Inhibition of TGF-β signaling increases erythroid development in RPS14-deficient models. Human BMCD34⁺ cells were transduced with lentivirus carrying shRNAs against RPS14 or Luc control. (A) After 5 days of transduction, cells were sorted for GFP+ and were cultured for an additional 2 days. Culture media were collected for a TGF-β ELISA. (B) After 5 days of transduction, cells were sorted for GFP+. Protein was collected and analyzed by using western blot analysis. β-Actin was used as a loading control. (C) After 3 days of transduction, cells were treated by SB431542 at the indicated concentration for 4 days and analyzed for the CD71 expression by using flow cytometry. (D) After 1 day of transduction, cells were treated by 2 μM of SB431542 for 4 days and sorted for GFP+. A total of 4000 cells of GFP+ cells were plated in methylcellulose media specific for CFU-E colonies and cultured for 1 week. Colonies were counted by an investigator blinded to the conditions. (E) Wild-type (WT) embryos stained with o-dianisidine showed strong brown signal on the yolk sac, indicating normal hemoglobin levels. rps14^−/− mutant embryos (MT) stained with o-dianisidine showed weak brown signal on the yolk sac, indicating reduced hemoglobin levels. MT treated with 2 concentrations of SB431542 showed improved staining signal of hemoglobin compared with DMSO-treated rps14^−/− MT. All embryos are ventral views. (F) Human BMCD34⁺ cells were transduced with lentivirus carrying shRNAs against RPS14 and ALK5. After 7 days of transduction, cells were analyzed for the CD71 expression by using flow cytometry. Data are representative of 3 independent transduction experiments. *P < .05, **P < .01, ***P < .001.

Figure 5.

MMP9 inhibitors attenuate activated TGF-β signaling in human RPS14-deficient cells and in bone marrow cells from a patient with del(5q) MDS. (A) Human BMCD34⁺ cells were cultured in liquid culture media. After 5 days of culture, cells were treated by rMMP9 for 2 days, and protein was collected for western blot analysis. (B) Human BMCD34⁺ cells were cultured in liquid culture media. After 3 days of culture, cells were treated by rMMP9 for 2 days followed by SB431542 treatment for an additional 2 days.
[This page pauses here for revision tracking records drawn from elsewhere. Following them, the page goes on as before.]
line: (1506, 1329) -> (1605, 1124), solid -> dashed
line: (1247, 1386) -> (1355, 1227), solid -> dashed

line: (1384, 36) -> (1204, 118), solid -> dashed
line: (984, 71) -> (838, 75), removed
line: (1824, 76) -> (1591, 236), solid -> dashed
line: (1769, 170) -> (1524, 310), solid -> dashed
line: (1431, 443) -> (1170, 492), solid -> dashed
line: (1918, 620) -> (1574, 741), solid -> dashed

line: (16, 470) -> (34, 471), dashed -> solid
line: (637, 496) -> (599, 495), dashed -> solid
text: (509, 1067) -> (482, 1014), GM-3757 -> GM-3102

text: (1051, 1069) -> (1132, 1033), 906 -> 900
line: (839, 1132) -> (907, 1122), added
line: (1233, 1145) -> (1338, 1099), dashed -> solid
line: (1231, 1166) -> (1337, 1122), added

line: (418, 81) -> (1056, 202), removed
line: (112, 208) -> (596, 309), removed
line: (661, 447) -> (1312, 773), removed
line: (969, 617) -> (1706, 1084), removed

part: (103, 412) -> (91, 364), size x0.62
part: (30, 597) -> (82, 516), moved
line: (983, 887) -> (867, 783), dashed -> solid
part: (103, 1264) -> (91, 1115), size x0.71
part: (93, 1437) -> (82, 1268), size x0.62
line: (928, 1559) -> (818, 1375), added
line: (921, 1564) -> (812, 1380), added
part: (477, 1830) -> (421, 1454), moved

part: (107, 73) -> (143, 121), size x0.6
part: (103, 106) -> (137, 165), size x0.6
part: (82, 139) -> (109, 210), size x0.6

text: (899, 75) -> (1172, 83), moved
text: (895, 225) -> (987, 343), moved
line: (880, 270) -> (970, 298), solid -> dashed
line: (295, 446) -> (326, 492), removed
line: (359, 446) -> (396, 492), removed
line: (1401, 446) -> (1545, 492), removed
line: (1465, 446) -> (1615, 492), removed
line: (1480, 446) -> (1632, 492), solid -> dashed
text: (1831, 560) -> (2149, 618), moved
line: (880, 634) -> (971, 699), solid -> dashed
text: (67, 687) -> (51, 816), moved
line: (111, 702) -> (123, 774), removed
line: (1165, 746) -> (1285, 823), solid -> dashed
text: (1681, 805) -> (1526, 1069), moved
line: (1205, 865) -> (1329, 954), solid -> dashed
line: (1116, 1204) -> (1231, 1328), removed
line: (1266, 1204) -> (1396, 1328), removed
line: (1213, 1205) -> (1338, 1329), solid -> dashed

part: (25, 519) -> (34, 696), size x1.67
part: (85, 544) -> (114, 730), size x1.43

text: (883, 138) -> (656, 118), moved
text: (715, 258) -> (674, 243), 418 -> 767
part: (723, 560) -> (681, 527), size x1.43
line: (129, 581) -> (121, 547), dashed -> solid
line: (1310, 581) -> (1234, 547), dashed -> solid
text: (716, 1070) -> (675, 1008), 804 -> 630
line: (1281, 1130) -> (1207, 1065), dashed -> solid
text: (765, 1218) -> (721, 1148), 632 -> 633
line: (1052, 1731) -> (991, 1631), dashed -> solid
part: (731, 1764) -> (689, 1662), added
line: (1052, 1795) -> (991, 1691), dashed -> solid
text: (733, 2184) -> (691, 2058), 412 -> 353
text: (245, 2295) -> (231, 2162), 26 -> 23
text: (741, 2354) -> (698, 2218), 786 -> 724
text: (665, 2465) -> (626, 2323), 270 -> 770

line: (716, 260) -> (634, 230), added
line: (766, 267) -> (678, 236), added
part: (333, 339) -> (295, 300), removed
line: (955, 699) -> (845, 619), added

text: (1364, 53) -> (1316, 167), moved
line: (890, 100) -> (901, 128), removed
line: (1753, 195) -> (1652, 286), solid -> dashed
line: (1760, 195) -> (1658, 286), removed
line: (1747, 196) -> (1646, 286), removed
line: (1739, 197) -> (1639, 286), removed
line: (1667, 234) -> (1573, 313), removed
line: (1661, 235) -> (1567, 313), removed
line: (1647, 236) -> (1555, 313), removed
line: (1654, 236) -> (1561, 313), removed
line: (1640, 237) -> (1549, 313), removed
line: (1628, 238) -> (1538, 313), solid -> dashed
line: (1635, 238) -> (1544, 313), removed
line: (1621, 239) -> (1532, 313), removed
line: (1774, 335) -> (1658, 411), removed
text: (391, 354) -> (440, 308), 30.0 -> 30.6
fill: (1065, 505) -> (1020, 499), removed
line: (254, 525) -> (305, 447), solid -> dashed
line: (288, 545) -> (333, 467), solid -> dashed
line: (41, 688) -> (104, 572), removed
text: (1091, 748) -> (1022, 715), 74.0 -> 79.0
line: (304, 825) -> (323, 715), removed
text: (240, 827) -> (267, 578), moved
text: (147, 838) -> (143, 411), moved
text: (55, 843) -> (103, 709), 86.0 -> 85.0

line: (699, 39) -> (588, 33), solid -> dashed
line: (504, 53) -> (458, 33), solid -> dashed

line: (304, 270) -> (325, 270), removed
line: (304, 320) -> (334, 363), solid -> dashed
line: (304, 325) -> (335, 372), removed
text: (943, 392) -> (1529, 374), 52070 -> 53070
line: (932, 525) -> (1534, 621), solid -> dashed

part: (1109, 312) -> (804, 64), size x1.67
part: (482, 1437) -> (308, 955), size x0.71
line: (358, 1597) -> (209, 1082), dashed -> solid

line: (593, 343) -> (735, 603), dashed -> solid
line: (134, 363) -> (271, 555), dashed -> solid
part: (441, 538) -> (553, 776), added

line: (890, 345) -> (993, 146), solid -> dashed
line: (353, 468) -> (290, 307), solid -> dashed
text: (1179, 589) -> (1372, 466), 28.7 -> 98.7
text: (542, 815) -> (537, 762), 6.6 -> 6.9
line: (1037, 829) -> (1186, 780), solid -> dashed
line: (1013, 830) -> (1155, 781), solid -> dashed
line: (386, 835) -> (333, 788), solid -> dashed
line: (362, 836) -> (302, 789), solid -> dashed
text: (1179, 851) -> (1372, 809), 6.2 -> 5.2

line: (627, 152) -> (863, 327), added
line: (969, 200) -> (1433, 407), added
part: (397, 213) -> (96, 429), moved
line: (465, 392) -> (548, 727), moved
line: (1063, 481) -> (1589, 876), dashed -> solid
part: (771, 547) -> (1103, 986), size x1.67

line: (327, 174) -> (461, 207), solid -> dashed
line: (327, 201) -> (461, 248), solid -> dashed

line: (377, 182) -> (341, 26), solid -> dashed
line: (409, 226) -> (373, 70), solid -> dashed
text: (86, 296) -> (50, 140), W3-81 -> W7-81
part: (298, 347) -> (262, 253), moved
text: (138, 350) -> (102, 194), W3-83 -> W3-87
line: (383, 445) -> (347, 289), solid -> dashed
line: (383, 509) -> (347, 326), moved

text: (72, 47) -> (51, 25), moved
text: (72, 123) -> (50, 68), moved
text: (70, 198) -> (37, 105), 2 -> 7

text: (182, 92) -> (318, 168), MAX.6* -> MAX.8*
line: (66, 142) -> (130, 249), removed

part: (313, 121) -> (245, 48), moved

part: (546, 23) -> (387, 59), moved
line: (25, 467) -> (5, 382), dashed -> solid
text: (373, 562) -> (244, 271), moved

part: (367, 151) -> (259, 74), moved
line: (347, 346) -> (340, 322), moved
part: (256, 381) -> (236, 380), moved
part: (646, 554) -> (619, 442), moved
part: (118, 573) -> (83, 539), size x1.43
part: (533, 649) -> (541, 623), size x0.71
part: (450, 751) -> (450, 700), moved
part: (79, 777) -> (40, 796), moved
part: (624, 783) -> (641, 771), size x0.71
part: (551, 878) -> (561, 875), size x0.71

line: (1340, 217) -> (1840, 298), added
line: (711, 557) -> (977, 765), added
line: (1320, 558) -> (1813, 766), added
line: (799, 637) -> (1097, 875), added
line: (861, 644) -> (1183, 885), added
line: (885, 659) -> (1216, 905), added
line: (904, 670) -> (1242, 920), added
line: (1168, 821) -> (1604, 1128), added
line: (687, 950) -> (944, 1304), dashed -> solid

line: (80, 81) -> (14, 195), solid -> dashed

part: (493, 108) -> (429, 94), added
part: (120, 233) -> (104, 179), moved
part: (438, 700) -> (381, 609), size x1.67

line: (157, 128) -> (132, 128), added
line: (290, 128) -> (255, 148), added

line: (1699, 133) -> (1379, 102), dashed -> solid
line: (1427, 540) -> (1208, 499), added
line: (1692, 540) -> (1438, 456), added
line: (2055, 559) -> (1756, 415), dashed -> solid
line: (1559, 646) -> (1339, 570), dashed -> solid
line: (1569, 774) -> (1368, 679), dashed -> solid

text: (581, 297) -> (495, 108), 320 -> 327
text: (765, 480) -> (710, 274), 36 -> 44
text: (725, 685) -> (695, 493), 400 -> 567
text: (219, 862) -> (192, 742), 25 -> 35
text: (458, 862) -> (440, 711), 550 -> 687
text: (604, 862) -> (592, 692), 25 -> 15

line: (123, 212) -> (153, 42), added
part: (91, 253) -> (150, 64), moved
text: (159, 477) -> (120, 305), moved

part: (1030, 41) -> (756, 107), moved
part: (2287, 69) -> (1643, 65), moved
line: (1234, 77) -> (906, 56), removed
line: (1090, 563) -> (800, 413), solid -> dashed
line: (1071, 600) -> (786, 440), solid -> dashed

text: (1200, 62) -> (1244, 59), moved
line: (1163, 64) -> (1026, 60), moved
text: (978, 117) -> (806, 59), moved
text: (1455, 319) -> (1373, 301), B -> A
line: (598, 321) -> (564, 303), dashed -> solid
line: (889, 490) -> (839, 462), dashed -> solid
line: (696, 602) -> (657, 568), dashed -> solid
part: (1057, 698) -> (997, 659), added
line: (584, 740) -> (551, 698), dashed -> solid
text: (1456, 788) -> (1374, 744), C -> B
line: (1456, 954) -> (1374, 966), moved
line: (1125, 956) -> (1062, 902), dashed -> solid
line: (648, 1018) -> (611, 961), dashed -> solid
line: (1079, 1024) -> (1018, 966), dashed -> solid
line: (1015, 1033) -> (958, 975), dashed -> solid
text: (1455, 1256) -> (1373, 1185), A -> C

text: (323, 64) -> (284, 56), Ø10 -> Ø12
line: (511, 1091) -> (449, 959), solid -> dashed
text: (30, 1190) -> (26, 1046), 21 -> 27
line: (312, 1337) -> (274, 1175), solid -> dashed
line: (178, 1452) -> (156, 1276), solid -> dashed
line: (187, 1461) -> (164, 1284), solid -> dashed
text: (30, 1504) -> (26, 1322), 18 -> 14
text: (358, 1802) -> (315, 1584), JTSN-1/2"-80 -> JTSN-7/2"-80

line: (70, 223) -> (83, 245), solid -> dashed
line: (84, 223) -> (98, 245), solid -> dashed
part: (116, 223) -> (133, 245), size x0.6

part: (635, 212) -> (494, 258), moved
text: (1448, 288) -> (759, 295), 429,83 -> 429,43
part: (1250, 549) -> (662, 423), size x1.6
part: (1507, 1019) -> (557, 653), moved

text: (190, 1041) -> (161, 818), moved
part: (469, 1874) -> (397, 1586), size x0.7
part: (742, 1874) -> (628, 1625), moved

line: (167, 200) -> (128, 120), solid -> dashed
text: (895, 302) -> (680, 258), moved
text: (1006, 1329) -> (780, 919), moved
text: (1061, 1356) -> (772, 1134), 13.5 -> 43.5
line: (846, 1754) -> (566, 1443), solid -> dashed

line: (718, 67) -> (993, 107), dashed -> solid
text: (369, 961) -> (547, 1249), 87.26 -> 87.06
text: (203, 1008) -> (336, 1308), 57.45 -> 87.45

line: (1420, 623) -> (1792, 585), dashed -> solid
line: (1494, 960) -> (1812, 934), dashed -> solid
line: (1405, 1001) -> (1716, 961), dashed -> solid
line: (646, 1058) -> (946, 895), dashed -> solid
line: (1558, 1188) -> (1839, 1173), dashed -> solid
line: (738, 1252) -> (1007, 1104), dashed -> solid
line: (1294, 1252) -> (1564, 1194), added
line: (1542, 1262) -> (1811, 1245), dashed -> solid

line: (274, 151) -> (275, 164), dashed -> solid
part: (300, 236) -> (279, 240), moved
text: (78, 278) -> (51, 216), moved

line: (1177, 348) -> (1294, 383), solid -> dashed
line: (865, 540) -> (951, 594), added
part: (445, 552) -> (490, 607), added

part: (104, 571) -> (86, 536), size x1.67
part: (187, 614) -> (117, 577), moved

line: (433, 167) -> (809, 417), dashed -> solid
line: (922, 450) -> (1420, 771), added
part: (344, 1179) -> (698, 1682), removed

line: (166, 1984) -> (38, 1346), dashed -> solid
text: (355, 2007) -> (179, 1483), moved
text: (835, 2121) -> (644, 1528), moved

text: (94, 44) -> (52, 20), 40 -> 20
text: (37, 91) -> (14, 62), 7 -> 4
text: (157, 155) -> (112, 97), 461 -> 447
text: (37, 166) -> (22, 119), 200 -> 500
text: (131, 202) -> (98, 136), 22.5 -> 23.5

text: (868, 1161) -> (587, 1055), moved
At 7 days after culture, cells were analyzed for the CD71 expression by using flow cytometry. (C) Human BMCD34⁺ cells were transduced with lentivirus carrying shRNAs against RPS14. After 5 days of transduction, cells were treated by MMP9 inhibitors for 2 days and were analyzed for pSMAD2/3 or SMAD2/3 expression by using flow cytometry. (D) RNA was isolated from bone marrow CD34⁺ cells from a patient with del(5q) MDS or healthy control subjects and analyzed by using RT-qPCR. (E) BMCD34⁺ cells from a patient with del(5q) MDS or a healthy control subject were cultured in liquid culture media. After 1 day of culture, cells were treated by MMP9 inhibitors for 4 days. Cells were cultured for an additional 4 days without MMP9 inhibitors and then analyzed for CD71 and CD235a expressions by using flow cytometry. (F) BMCD34⁺ cells from a patient with del(5q) MDS or a healthy control subject were cultured in liquid culture media. After 1 day of culture, cells were treated by MMP9 inhibitors for 4 days and then analyzed for pSMAD2/3 or SMAD2/3 expression by using flow cytometry. (G) Model of the defective erythroid development in RPS14 deficiency through increased MMP9 expression. Data are representative of 3 independent transduction experiments (A-C) or 1 independent experiment (D-F). *P < .05, **P < .01, ***P < .001.